Todos esses movimentos, bem como a liderança do grupo de pesquisa Bordas diluídas: questões da espacialidade e da visualidade na arte contemporânea –cnpq, reiteram a compreensão de que o conhecimento e seus processos não dão-se de forma unidirecional, bem como não apenas por meio de construções formais, mesmo que dentro delas nos encontremos e lancemos mão de suas qualidades, mas acreditamos que os processos ricos dão-se na inter-relação de diversos agentes, em instâncias diferenciadas que somam-se na construção de um campo.
Ao me deparar com minha trajetória, longe de estabelecer uma ego-trip, reitero valores consolidados no início de meu percurso na FotoAtiva, compreendendo que a construção do saber se dá na perspectiva da soma de distintos desejos de muitos atores que unem-se em esforços e vozes – dos artistas que doaram seus materiais, dos pesquisadores que somaram seus olhares, dos discentes, em processos de iniciação científica, que constroem junto reflexões acerca do que moveu os artistas e constitui a história da arte na Amazônia, dentro daquilo que se encontra em processo na Coleção Amazoniana de Arte da ufpa, dos desdobramentos propostos por colegas –, a partir dos materiais depositados, constituindo outras possibilidades e criando caminhos próprios, ativando um território para além dele mesmo.
Nesse sentido, creio que a possibilidade da edificação do saber se estabelece a partir dos caminhos que desenhamos e das pessoas com as quais estabelecemos vínculos.

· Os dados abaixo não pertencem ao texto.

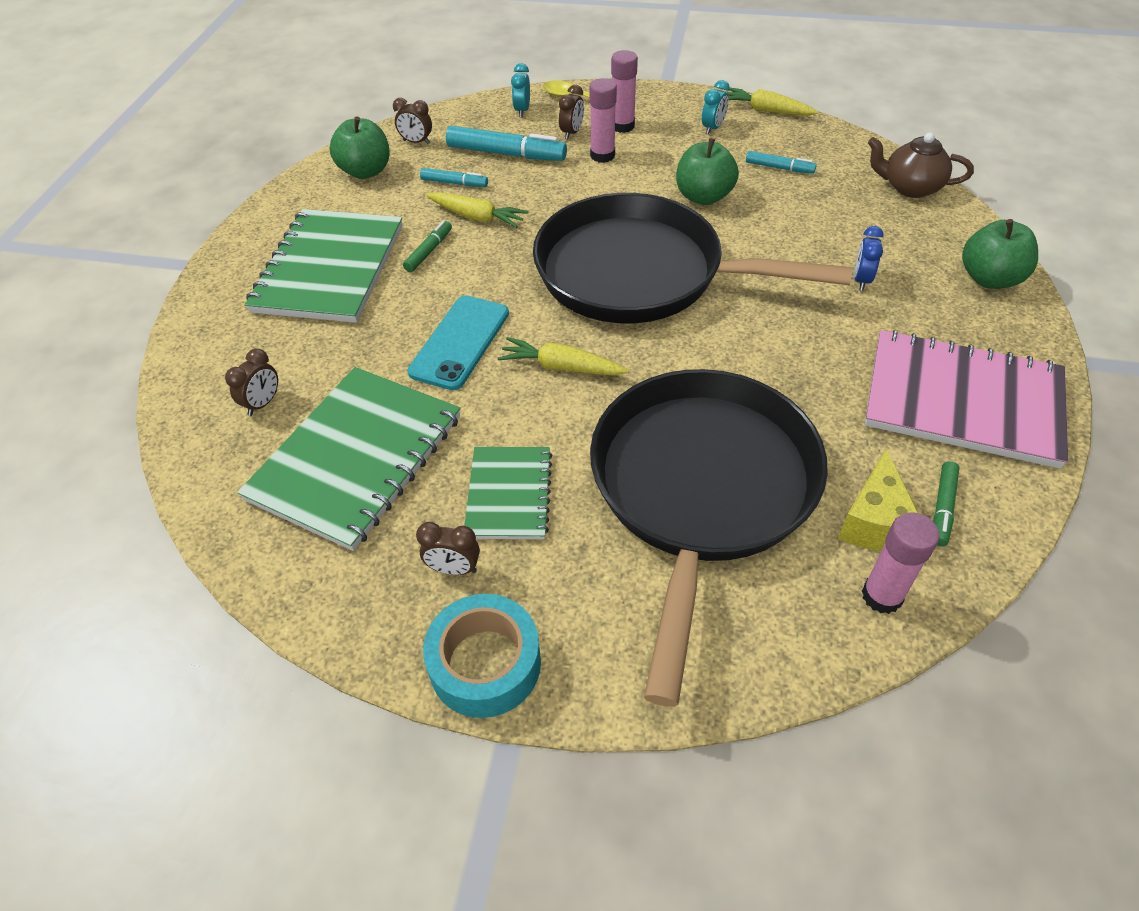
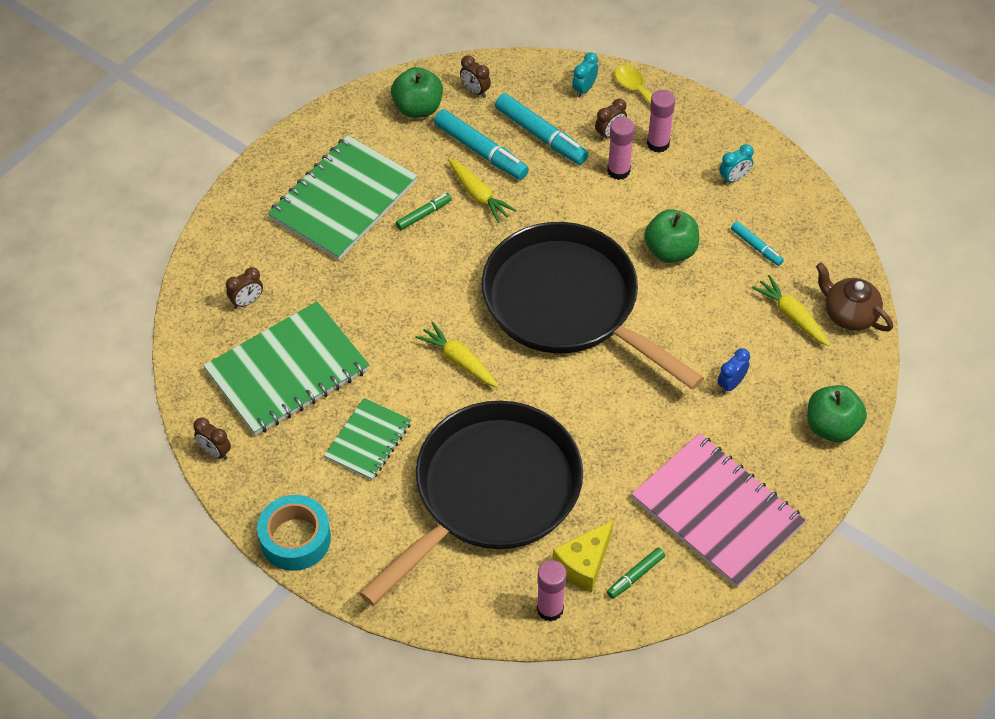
camera: 25 degrees right, 5 degrees up
(454, 183) = (481, 151): turquoise marker -> turquoise marker, size x1.83
(454, 569) = (308, 474): brown clock -> brown clock (215, 452)
(460, 342) = (401, 309): turquoise phone -> none
(766, 110) = (796, 177): yellow carrot -> yellow carrot (791, 316)

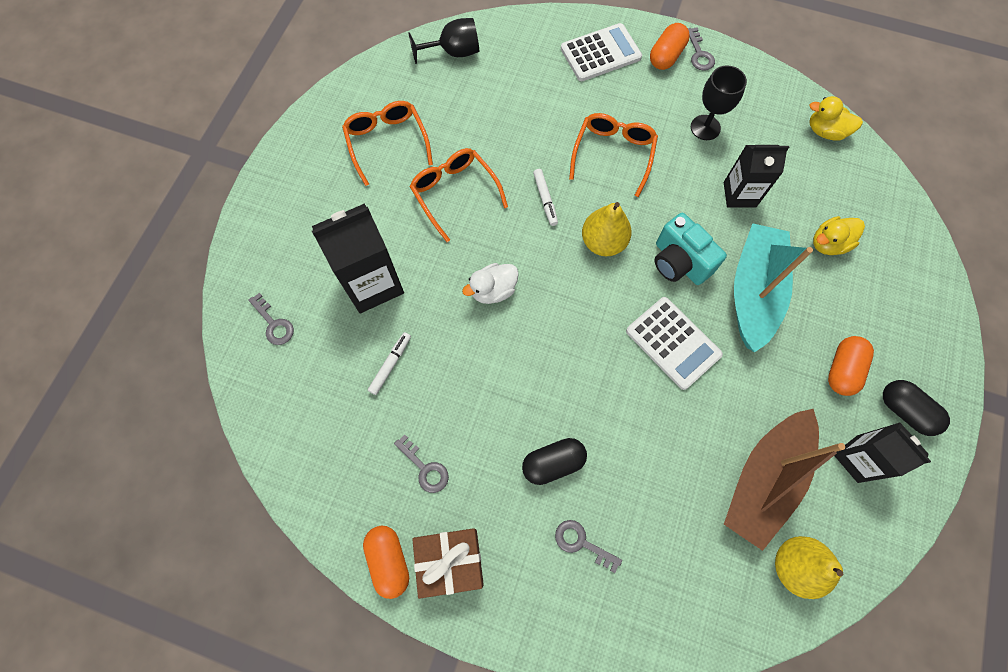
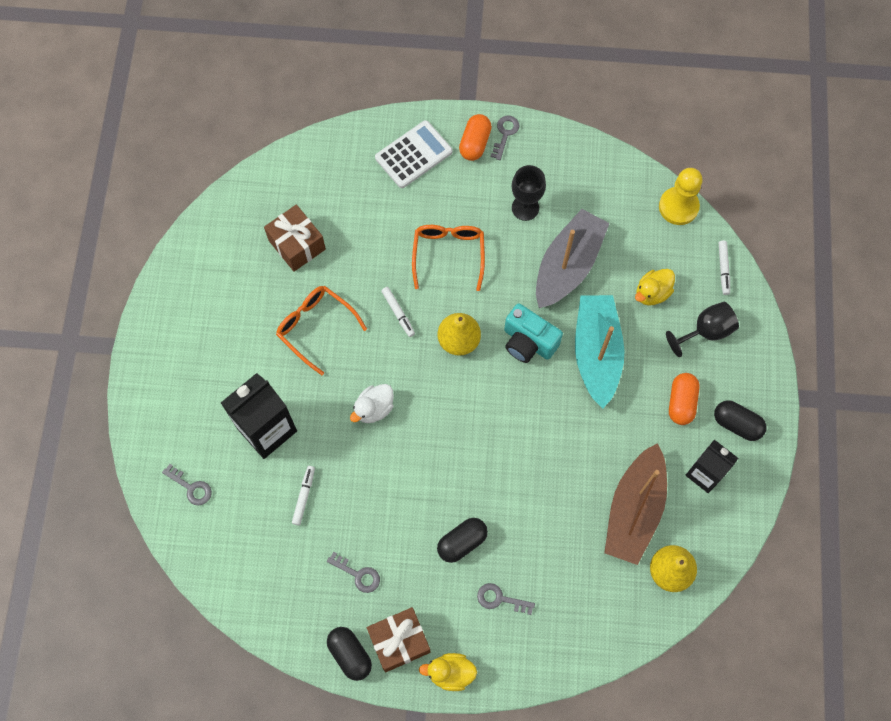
camera: 15 degrees left, 0 degrees up
(387, 143) = (240, 293): orange glasses -> none
(389, 560) = (350, 654): orange capsule -> black capsule
(454, 52) = (275, 186): black goblet -> black goblet (706, 331)
(459, 110) = (297, 245): none -> brown gift
(673, 343) = (538, 415): white calculator -> none
(699, 54) = (505, 134): grey key -> grey key turned 135 degrees counterclockwise
(739, 194) = (568, 266): black carton -> grey boat
(825, 131) = (632, 186): yellow duck -> yellow duck (450, 673)
(873, 163) = (678, 207): none -> yellow pawn
(914, 237) = (723, 269): none -> white marker

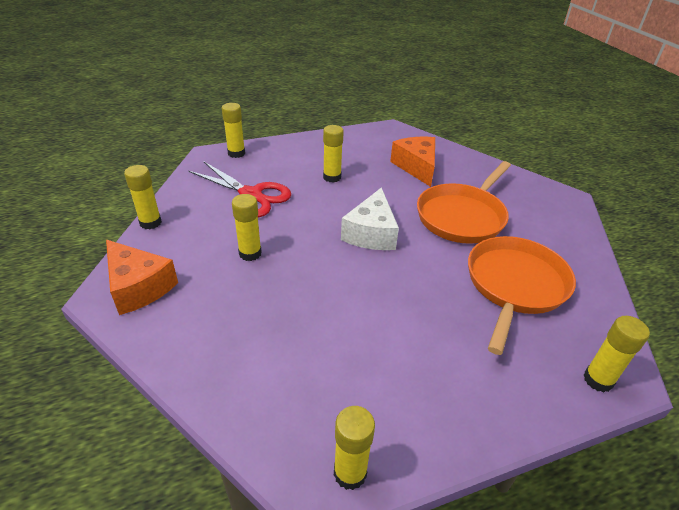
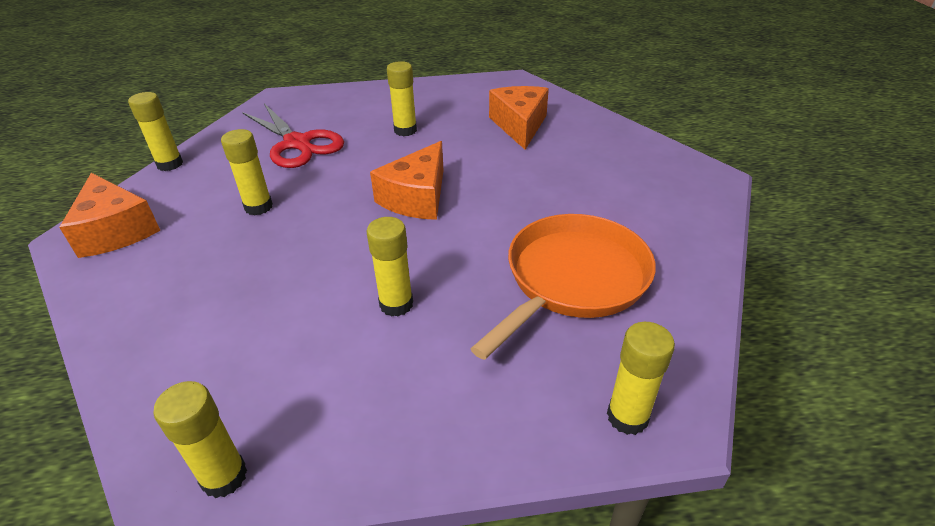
camera: 15 degrees right, 0 degrees up
(236, 153) = (308, 97): yellow glue stick -> yellow glue stick (396, 304)
(371, 233) = (416, 197): white cheese -> orange cheese
(462, 216) = (548, 188): orange pan -> none

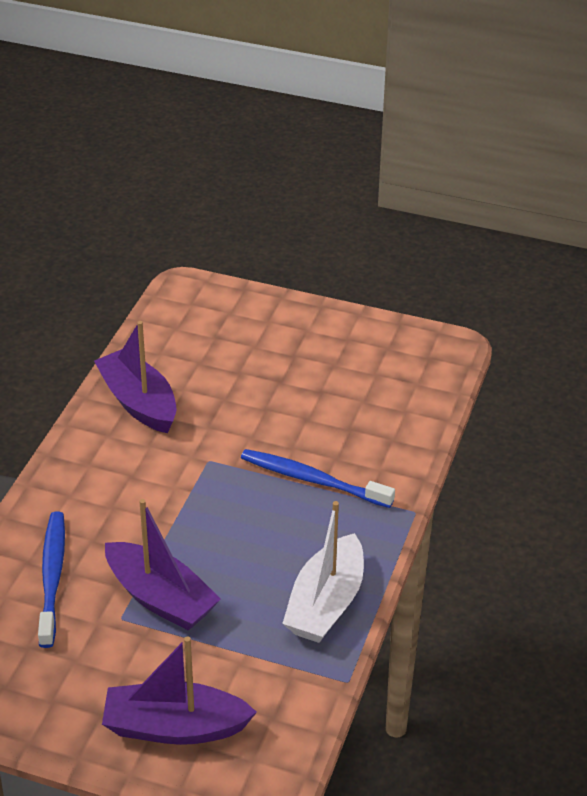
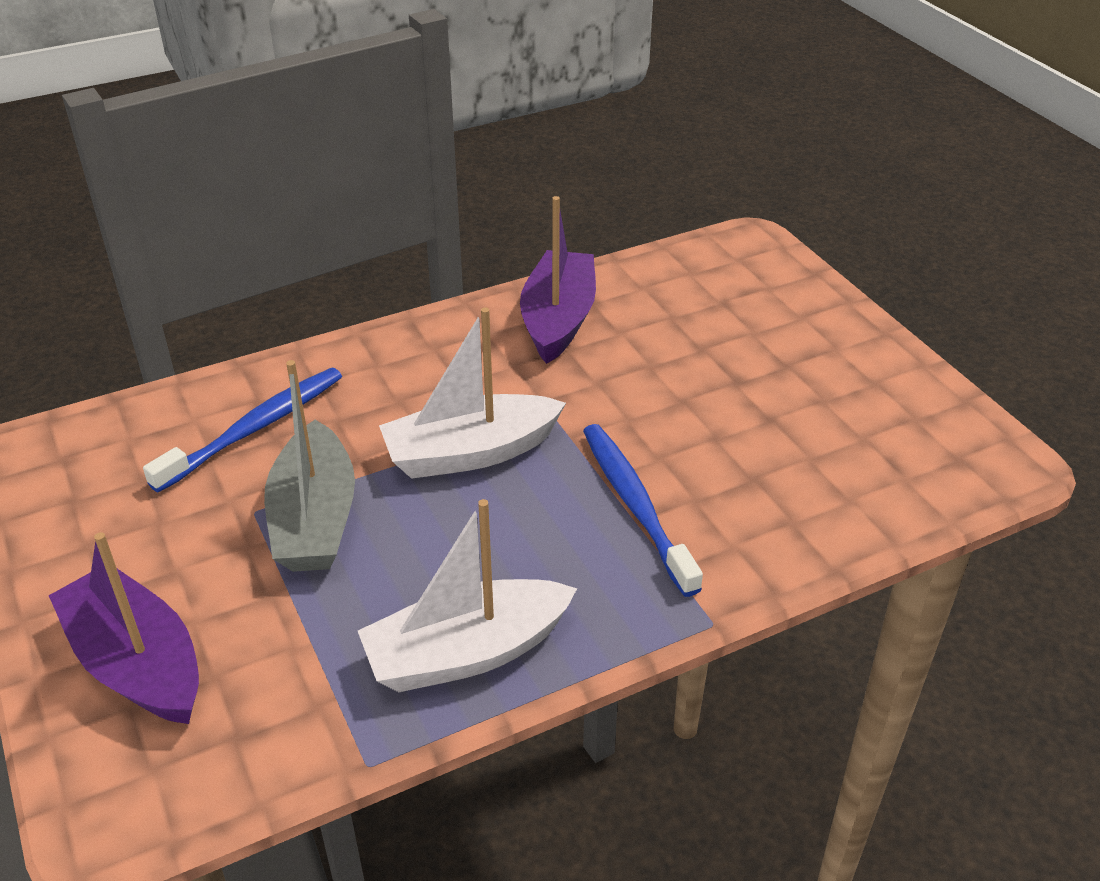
camera: 45 degrees right, 0 degrees up
(160, 598) = (314, 519): purple boat -> grey boat
(194, 509) = (470, 452): none -> white boat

Acredito que a generosidade pode e deve ser um caminho na construção e no compartilhar do conhecimento e que este, se estabelece no território das trocas, acadêmicas, mas especialmente sensíveis, pois são estas as que operam verdadeiras transformações, para além dos conhecimentos técnico-científicos, mas que ampliam horizontes e ativam verdadeiras mudanças, na soma de esforços para o fluxo de conhecimentos dentro e fora da Universidade, processos nos quais, somos apenas um dos vários atores que unem esforços na instalação de um possível lugar comum para a articulação viva do pensamento.
Notas
1. Pró-reitoria de pesquisa e pós-graduação (nota dos organizadores).
2. Pesquisadora em História e Artes (nota dos organizadores).